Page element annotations
[Begin]
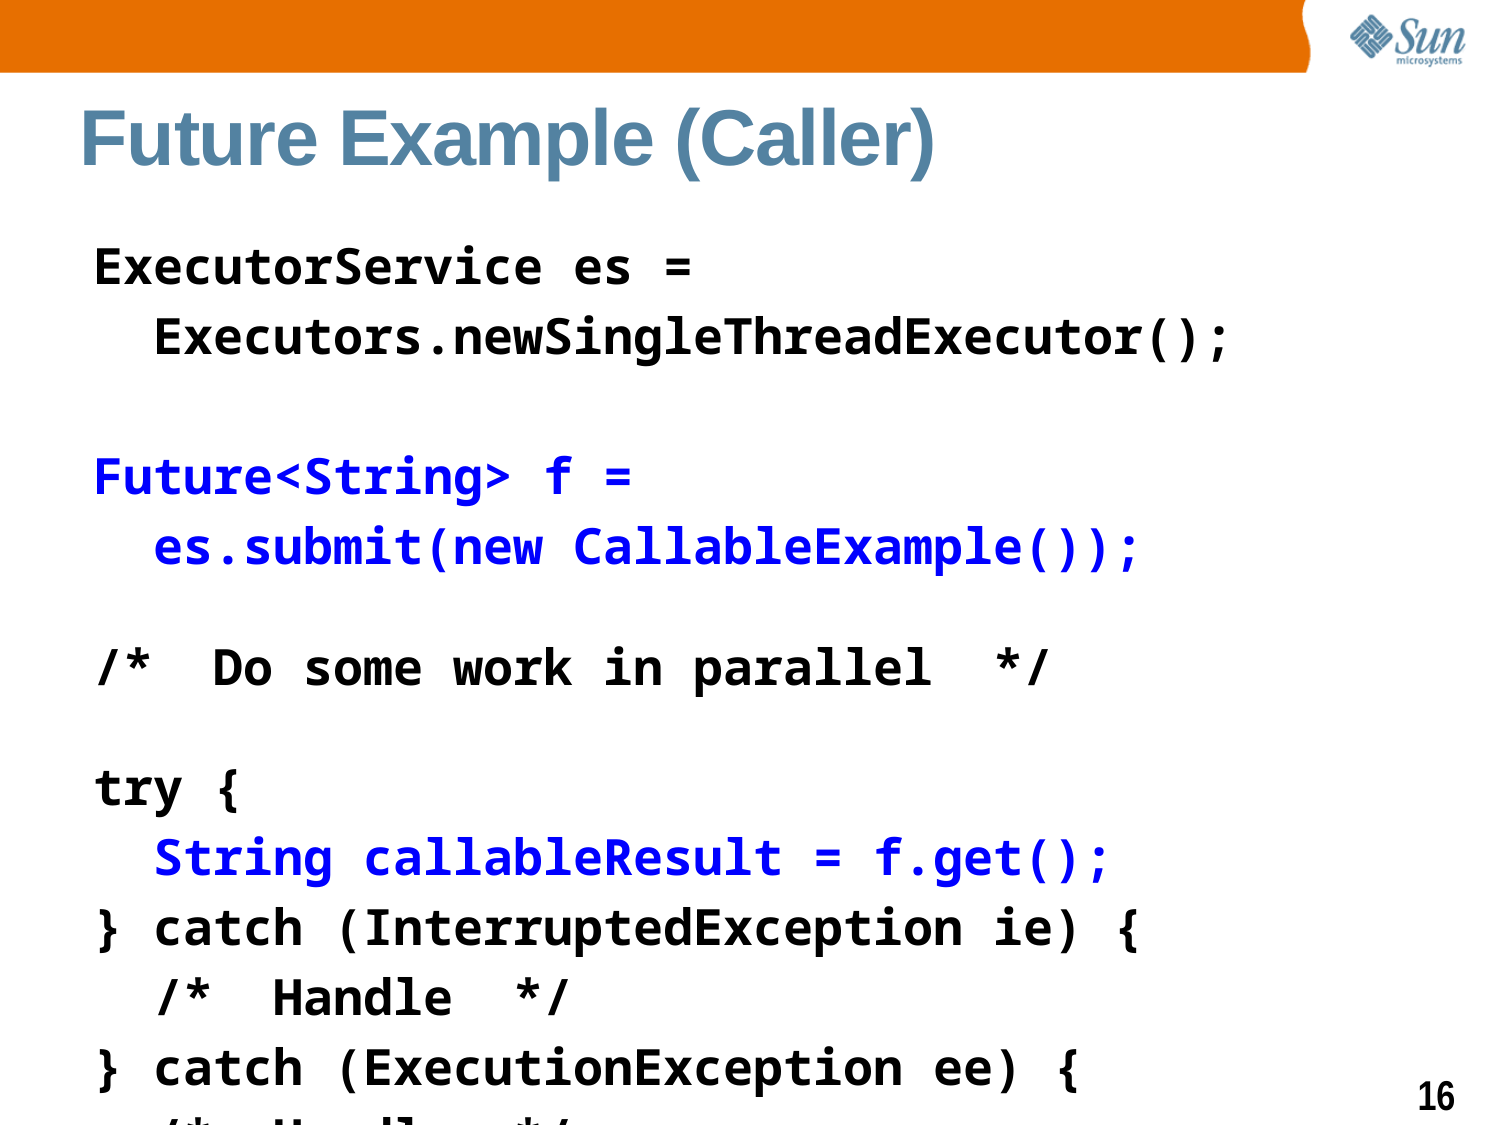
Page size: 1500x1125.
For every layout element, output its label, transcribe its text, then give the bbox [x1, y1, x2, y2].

text_box ExecutorService es = Executors.newSingleThreadExecutor(); Future<String> f = es.submit(new CallableExample()); /* Do some work in parallel */ try { String callableResult = f.get(); } catch (InterruptedException ie) { /* Handle */ } catch (ExecutionException ee) { /* Handle */ } [93, 238, 1382, 1125]
title Future Example (Caller) [79, 101, 1442, 244]
picture [0, 0, 1500, 75]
[End]
PROBLEM:
Print the rows above word for word, leaving out the pictures.

RESPONSE TO THIS TASK:
Page size: 1500x1125.
For every layout element, output its label, transcribe its text, then give the bbox [x1, y1, x2, y2].

text_box ExecutorService es = Executors.newSingleThreadExecutor(); Future<String> f = es.submit(new CallableExample()); /* Do some work in parallel */ try { String callableResult = f.get(); } catch (InterruptedException ie) { /* Handle */ } catch (ExecutionException ee) { /* Handle */ } [93, 238, 1382, 1125]
title Future Example (Caller) [79, 101, 1442, 244]
picture [0, 0, 1500, 75]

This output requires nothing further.